The “second wave” of the outbreak of COVID-19 confirmed the need for long-term projects
to manage diagnostic and therapeutic endoscopies in patients testing positive for
SARS-COV-2 [1]. Referrals and experience are constantly increasing worldwide, and many patients
with COVID-19 undergo endoscopies in many centers [2]
[3]. However, implementing strategies to guarantee a complete division of inhospital
paths for COVID and COVID-free patients remains challenging and a matter for debate.
We would like to present our working “exclusive COVID-19” endoscopy service created
at Niguarda Hospital, Milan, Italy. This new endoscopy subcenter was arranged by reorganizing
spaces located in the Northern Block of our hospital, and it is completely independent
and separate from our regular service, which is located in the Southern Block.
The full planimetry of the service is shown in [Fig. 1].
Fig. 1 Unit plan for the endoscopy service created at Niguarda Hospital, Milan, Italy, for
the treatment of patients with COVID-19. a The rooms are colored to show the three different areas: clean area in green, unclean
area in red, and the “gray” area (not completely clean, inaccessible to patients).
b Photographs of the rooms in the plan. c Pathways of movement for patients and healthcare workers.

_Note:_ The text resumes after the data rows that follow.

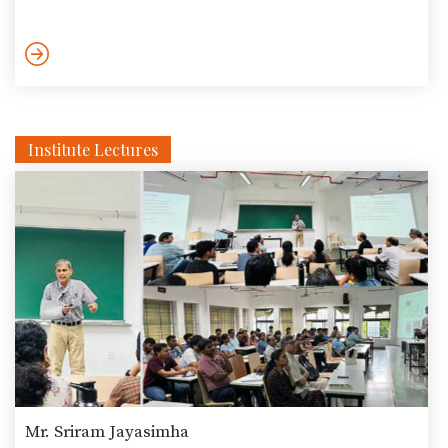
which required the captain of an alien ship to nominate one
human as a representative for the entire humanity. Setting
aside philosophers, economists, naturalists and politicians,
Prof. Raman defended Le Guin’s choice of the ‘experienced and
empathetic’ crone as the best representative of […]
Institute Lectures
Mr. Sriram Jayasimha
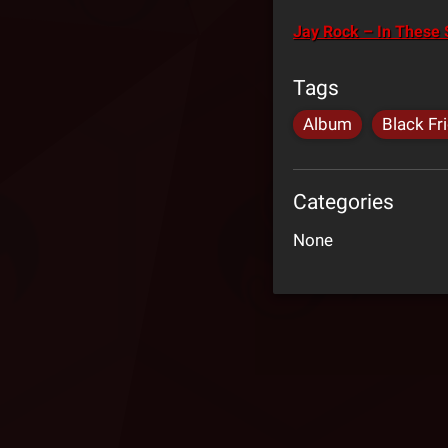
Jay Rock – In These S
Tags
Album
Black Fr
Categories
None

The blue arrows show the
unidirectional path for healthcare workers; the orange arrows show the path for patients.
Two pathways for movement were identified: one for the medical staff (marked in blue
in [Fig. 1c]) and one for the patients (marked in orange in [Fig. 1c]).
Three areas of biohazard risk were created: 1) clean area; 2) unclean area; 3) “gray”
area; these three zones are shown in [Fig. 1] as different colors (clean = green; unclean = red). The “gray” area is not a completely
clean area, but is not accessible to patients, only to healthcare workers; this area
is used to clean instruments in the reprocessing room and for the transfer of items
to and from the endoscopy room.
The endoscopy room is a negative pressure room (as recommended internationally) to
minimize virus diffusion. The nursing room is equipped with direct visual access to
the observation room.
The procedure timetable allows 10 endoscopies per day: 5 diagnostic and interventional
esophagogastroduodenoscopies (including percutaneous endoscopic gastrostomy, placement
of nasojejunal tube, urgent endoscopies); 2 diagnostic and interventional lower gastrointestinal
endoscopies; 2 diagnostic and interventional bronchoscopies; and 1 ear–nose–throat
(ENT) procedure (e. g. fibroscopy, tracheostomy control).
The service is open from Monday to Friday, and is available for emergencies during
the weekend for patients who are SARS-COV-2 positive. Healthcare personnel are part
of our endoscopy unit and received preliminary training in the use of personal protective
equipment (PPE), which has been further updated according to the specific endoscopic
findings and treatments related to COVID-19. The nursing staff are fully trained in
digestive, thoracic, and ENT procedures to allow endoscopy nurses to work only in
our regular endoscopy unit.
This project, which was first described by our group, permits the complete separation
of COVID and COVID-free inhospital paths, saves PPE, avoids inhospital contamination,
and reduces the exposure to contagion of the entire endoscopy staff as well as outpatients.
Furthermore, the facility is shared with other endoscopy services (ENT, thoracic endoscopy)
to achieve an endoscopically multidisciplinary approach and to optimize the use of
space and healthcare workers.
We hope that our experience may be useful to other endoscopy services in their efforts
to organize the long-term management of patients with COVID-19.